If we could use just two words to summarize the National Cybersecurity Strategy published by the White House on March 2, 2023, they would be “collective defense.” As IronNet has been focused on Transforming Cybersecurity Through Collective DefenseSM since our founding in 2014, we are naturally biased in our two-word summary of the strategy – however, we’re fully prepared to argue why it is the most succinct and accurate phrase to describe the U.S.’s future cybersecurity efforts and priorities.
IronNet has long contended that the cyber “safe zone” is shrinking every day and that creating resilience for critical infrastructure assets is priority one. The report states a goal to “operationalize an enduring and effective model of collaborative defense” so that the risks and responsibilities are more equitably distributed between the public and private sector. Managing cybersecurity in a silo is increasingly dangerous as the complexity of attacks escalate; the more vital the organization is to national security, public safety, and economic prosperity, the more important it is to collaborate efficiently to provide greater coverage against emerging and sophisticated threats.
Effective public-private partnerships that enable public defenders to come to the aid of the private sector at the speed and scale needed to limit inflicted damage has been an integral tenet of our platform. IronNet’s technology uniquely enables an anonymous exchange of threat information to facilitate, as noted in the White House report, “a more sustained and effective disruption of adversaries” through “greater collaboration by public and private sector partners.”
This pillar brings into focus the risks stemming from the proliferation of technology products designed without basic security features and functionality. The new national strategy highlights a need to “shift the consequences of poor cybersecurity away from the most vulnerable.” This concept of leveraging automation and the cybersecurity capabilities of the more mature and resource-rich organizations in support of those with a less sophisticated cyber posture – for the benefit of all – is a key benefit of the crowdsourced nature of our Collective Defense platform IronDome. Through this model, the cybersecurity community can move toward more equitable collaboration, where smaller companies alert larger organizations of emerging attacks, and large organizations with more resources provide context to the activity targeting both organizations.

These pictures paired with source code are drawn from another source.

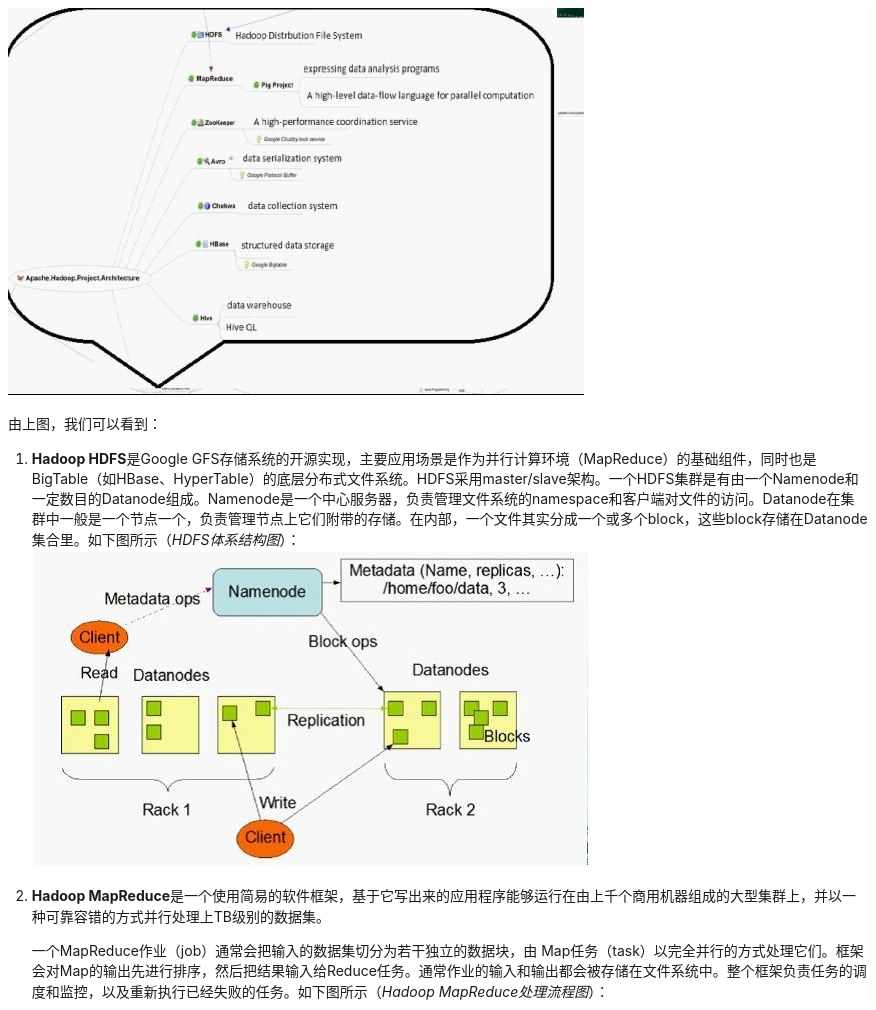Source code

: ![](../images/8/8.2/8.2.5.gif)

由上图，我们可以看到：

1. **Hadoop HDFS**是Google GFS存储系统的开源实现，主要应用场景是作为并行计算环境（MapReduce）的基础组件，同时也是BigTable（如HBase、HyperTable）的底层分布式文件系统。HDFS采用master/slave架构。一个HDFS集群是有由一个Namenode和一定数目的Datanode组成。Namenode是一个中心服务器，负责管理文件系统的namespace和客户端对文件的访问。Datanode在集群中一般是一个节点一个，负责管理节点上它们附带的存储。在内部，一个文件其实分成一个或多个block，这些block存储在Datanode集合里。如下图所示（*HDFS体系结构图*）：  
![](../images/8/8.2/8.2.6.gif)

2. **Hadoop MapReduce**是一个使用简易的软件框架，基于它写出来的应用程序能够运行在由上千个商用机器组成的大型集群上，并以一种可靠容错的方式并行处理上TB级别的数据集。

	一个MapReduce作业（job）通常会把输入的数据集切分为若干独立的数据块，由 Map任务（task）以完全并行的方式处理它们。框架会对Map的输出先进行排序，然后把结果输入给Reduce任务。通常作业的输入和输出都会被存储在文件系统中。整个框架负责任务的调度和监控，以及重新执行已经失败的任务。如下图所示（*Hadoop MapReduce处理流程图*）：  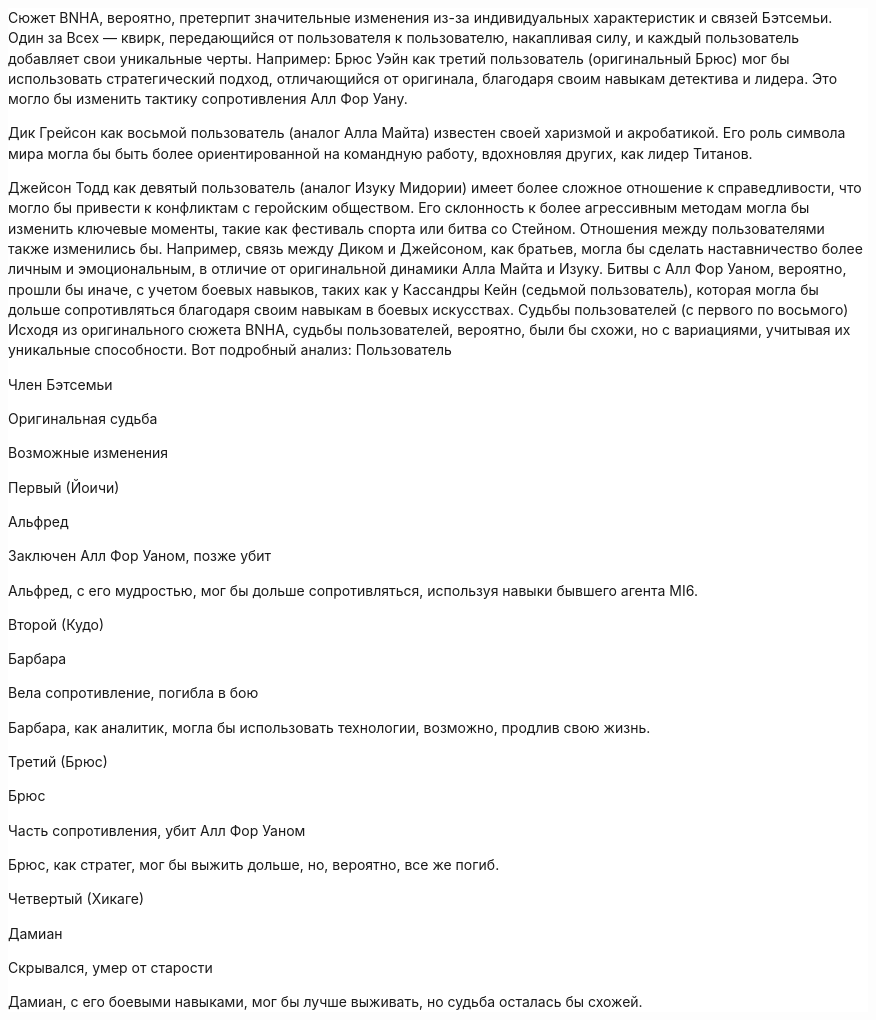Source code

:Сюжет BNHA, вероятно, претерпит значительные изменения из-за индивидуальных характеристик и связей Бэтсемьи. Один за Всех — квирк, передающийся от пользователя к пользователю, накапливая силу, и каждый пользователь добавляет свои уникальные черты. Например:
Брюс Уэйн как третий пользователь (оригинальный Брюс) мог бы использовать стратегический подход, отличающийся от оригинала, благодаря своим навыкам детектива и лидера. Это могло бы изменить тактику сопротивления Алл Фор Уану.

Дик Грейсон как восьмой пользователь (аналог Алла Майта) известен своей харизмой и акробатикой. Его роль символа мира могла бы быть более ориентированной на командную работу, вдохновляя других, как лидер Титанов.

Джейсон Тодд как девятый пользователь (аналог Изуку Мидории) имеет более сложное отношение к справедливости, что могло бы привести к конфликтам с геройским обществом. Его склонность к более агрессивным методам могла бы изменить ключевые моменты, такие как фестиваль спорта или битва со Стейном.
Отношения между пользователями также изменились бы. Например, связь между Диком и Джейсоном, как братьев, могла бы сделать наставничество более личным и эмоциональным, в отличие от оригинальной динамики Алла Майта и Изуку. Битвы с Алл Фор Уаном, вероятно, прошли бы иначе, с учетом боевых навыков, таких как у Кассандры Кейн (седьмой пользователь), которая могла бы дольше сопротивляться благодаря своим навыкам в боевых искусствах.
Судьбы пользователей (с первого по восьмого)
Исходя из оригинального сюжета BNHA, судьбы пользователей, вероятно, были бы схожи, но с вариациями, учитывая их уникальные способности. Вот подробный анализ:
Пользователь

Член Бэтсемьи

Оригинальная судьба

Возможные изменения

Первый (Йоичи)

Альфред

Заключен Алл Фор Уаном, позже убит

Альфред, с его мудростью, мог бы дольше сопротивляться, используя навыки бывшего агента MI6.

Второй (Кудо)

Барбара

Вела сопротивление, погибла в бою

Барбара, как аналитик, могла бы использовать технологии, возможно, продлив свою жизнь.

Третий (Брюс)

Брюс

Часть сопротивления, убит Алл Фор Уаном

Брюс, как стратег, мог бы выжить дольше, но, вероятно, все же погиб.

Четвертый (Хикаге)

Дамиан

Скрывался, умер от старости

Дамиан, с его боевыми навыками, мог бы лучше выживать, но судьба осталась бы схожей.
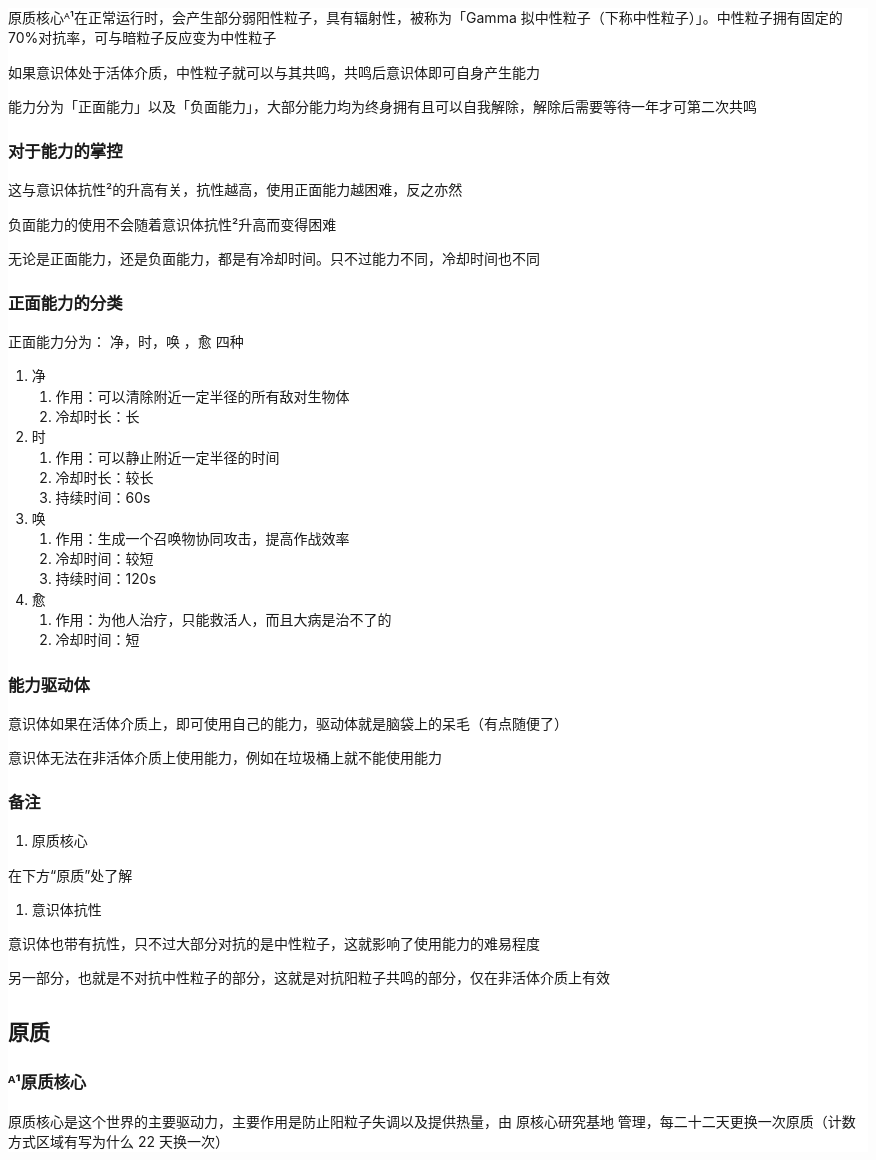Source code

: 原质核心ᴬ¹在正常运行时，会产生部分弱阳性粒子，具有辐射性，被称为「Gamma 拟中性粒子（下称中性粒子）」。中性粒子拥有固定的 70%对抗率，可与暗粒子反应变为中性粒子

如果意识体处于活体介质，中性粒子就可以与其共鸣，共鸣后意识体即可自身产生能力

能力分为「正面能力」以及「负面能力」，大部分能力均为终身拥有且可以自我解除，解除后需要等待一年才可第二次共鸣

### 对于能力的掌控

这与意识体抗性²的升高有关，抗性越高，使用正面能力越困难，反之亦然

负面能力的使用不会随着意识体抗性²升高而变得困难

无论是正面能力，还是负面能力，都是有冷却时间。只不过能力不同，冷却时间也不同

### 正面能力的分类

正面能力分为： 净，时，唤 ，愈 四种

1. 净
   1. 作用：可以清除附近一定半径的所有敌对生物体
   2. 冷却时长：长
2. 时
   1. 作用：可以静止附近一定半径的时间
   2. 冷却时长：较长
   3. 持续时间：60s
3. 唤
   1. 作用：生成一个召唤物协同攻击，提高作战效率
   2. 冷却时间：较短
   3. 持续时间：120s
4. 愈
   1. 作用：为他人治疗，只能救活人，而且大病是治不了的
   2. 冷却时间：短

### 能力驱动体

意识体如果在活体介质上，即可使用自己的能力，驱动体就是脑袋上的呆毛（有点随便了）

意识体无法在非活体介质上使用能力，例如在垃圾桶上就不能使用能力

### 备注

1. 原质核心

在下方“原质”处了解

1. 意识体抗性

意识体也带有抗性，只不过大部分对抗的是中性粒子，这就影响了使用能力的难易程度

另一部分，也就是不对抗中性粒子的部分，这就是对抗阳粒子共鸣的部分，仅在非活体介质上有效

## 原质

###   ᴬ¹原质核心

原质核心是这个世界的主要驱动力，主要作用是防止阳粒子失调以及提供热量，由 原核心研究基地 管理，每二十二天更换一次原质（计数方式区域有写为什么 22 天换一次）

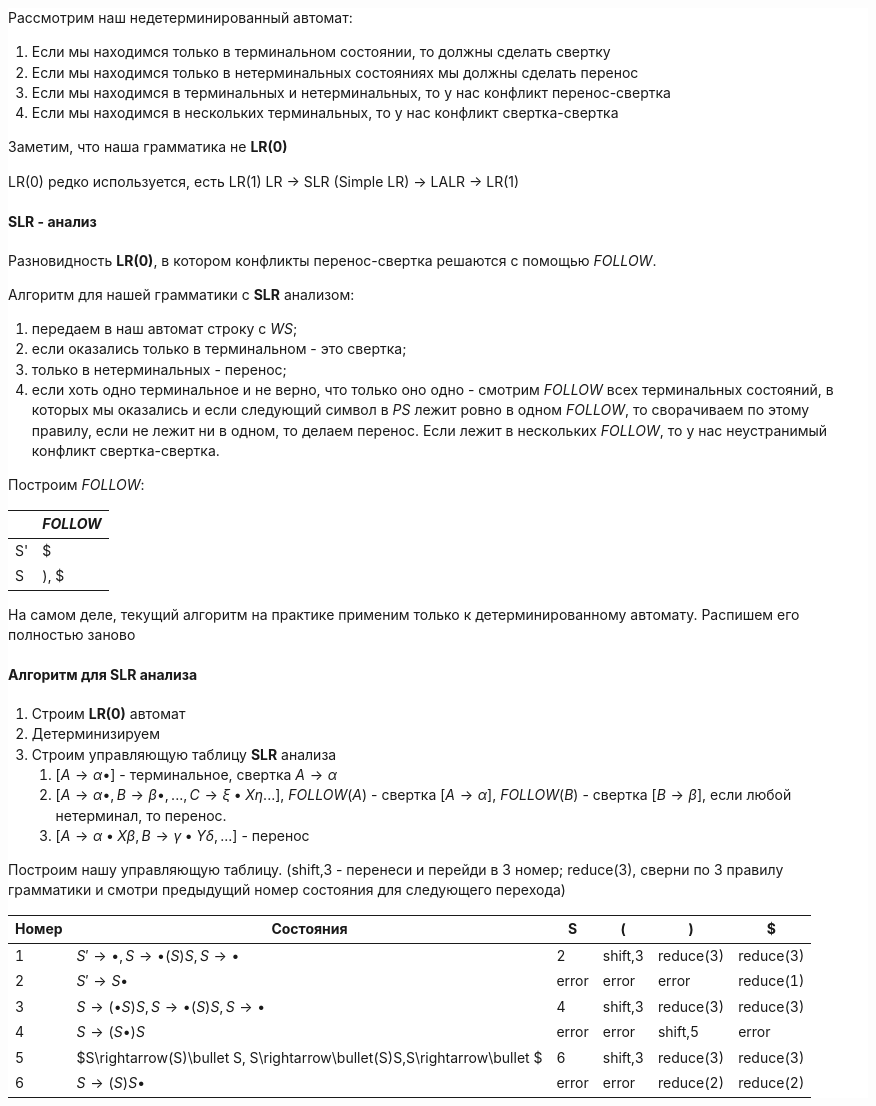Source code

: Рассмотрим наш недетерминированный автомат:
1) Если мы находимся только в терминальном состоянии, то должны сделать свертку
2) Если мы находимся только в нетерминальных состояниях мы должны сделать перенос
3) Если мы находимся в терминальных и нетерминальных, то у нас конфликт перенос-свертка
4) Если мы находимся в нескольких терминальных, то у нас конфликт свертка-свертка

Заметим, что наша грамматика не **LR(0)**

LR(0) редко используется, есть LR(1)
LR -> SLR (Simple LR) -> LALR -> LR(1)

#### SLR - анализ

Разновидность **LR(0)**, в котором конфликты перенос-свертка решаются с помощью $FOLLOW$.

Алгоритм для нашей грамматики с **SLR** анализом:
1) передаем в наш автомат строку с $WS$;
2) если оказались только в терминальном - это свертка;
3) только в нетерминальных - перенос;
4) если хоть одно терминальное и не верно, что только оно одно - смотрим $FOLLOW$ всех терминальных состояний, в которых мы оказались и если следующий символ в $PS$ лежит ровно в одном $FOLLOW$, то сворачиваем по этому правилу, если не лежит ни в одном, то делаем перенос. Если лежит в нескольких $FOLLOW$, то у нас неустранимый конфликт свертка-свертка.

Построим $FOLLOW$: 

| | $FOLLOW$ |
| -- | -    |
| S' | $    |
| S  | ), $ |

На самом деле, текущий алгоритм на практике применим только к детерминированному автомату. Распишем его полностью заново

#### Алгоритм для SLR анализа

1. Строим **LR(0)** автомат
2. Детерминизируем
3. Строим управляющую таблицу **SLR** анализа
   1. $[A\rightarrow\alpha\bullet]$ - терминальное, свертка $A\rightarrow\alpha$
   2. $[A\rightarrow\alpha\bullet,B\rightarrow\beta\bullet,...,C\rightarrow\xi\bullet X\eta...]$, $FOLLOW(A)$ - свертка $[A\rightarrow\alpha]$, $FOLLOW(B)$ - свертка $[B\rightarrow\beta$], если любой нетерминал, то перенос.
   3. $[A\rightarrow\alpha\bullet X\beta, B\rightarrow\gamma\bullet Y\delta,...]$ - перенос


Построим нашу управляющую таблицу. (shift,3 - перенеси и перейди в 3 номер; reduce(3), сверни по 3 правилу грамматики и смотри предыдущий номер состояния для следующего перехода)

| Номер | Состояния | S | ( | ) | $ |
| - | - | -         | - | - | - |
| 1 | $S'\rightarrow\bullet, S\rightarrow\bullet(S)S, S\rightarrow\bullet$                     | 2 | shift,3 | reduce(3) | reduce(3) |
| 2 | $S'\rightarrow S\bullet$ | error | error | error | reduce(1) |
| 3 | $S\rightarrow(\bullet S)S, S\rightarrow\bullet(S)S, S\rightarrow\bullet$ | 4 | shift,3 | reduce(3) | reduce(3) |
| 4 | $S\rightarrow(S\bullet)S$ | error | error | shift,5 | error |
| 5 | $S\rightarrow(S)\bullet S, S\rightarrow\bullet(S)S,S\rightarrow\bullet $ | 6 | shift,3 | reduce(3) | reduce(3) |
| 6 | $S\rightarrow(S)S\bullet$ | error | error | reduce(2) | reduce(2) |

The proposed strategy highlights intended investment to complement “efforts to out-innovate other countries with focused, coordinated action to optimize critical and emerging technologies for cybersecurity.” In the interim, we still have an urgent need to address the blind spots for organizations and provide protection as we bridge to a higher level of security-built technologies. Proactive action and threat intelligence is vital in this effort, as detecting attack infrastructure before it can be used against organizations enables a “left of boom” response so defenders can shift the advantage in their favor by stopping adversaries before they reach their endgame: exfil, disruption, or system control.
Building “coalitions” to “collaboratively disrupt transnational criminals and other malicious cyber actors” is an important component of the new national cybersecurity strategy. Cyber threats are not confined to physical or geographic borders. Multinational collaboration in both the public and private sectors to address cyber threats that have no respect for national borders – and to do so in a way that protects privacy – is another important ‘why’ behind the development of IronNet’s Collective Defense platform.
We laud the cyber leadership this March 2023 National Cybersecurity Strategy represents for the United States, and we support the efforts outlined in the report. The intended direction of the U.S.’s cybersecurity strategy closely aligns with IronNet’s value proposition, and we are proud to create solutions in the market that can help our nation (and allies) become more resilient to cyber-related risks.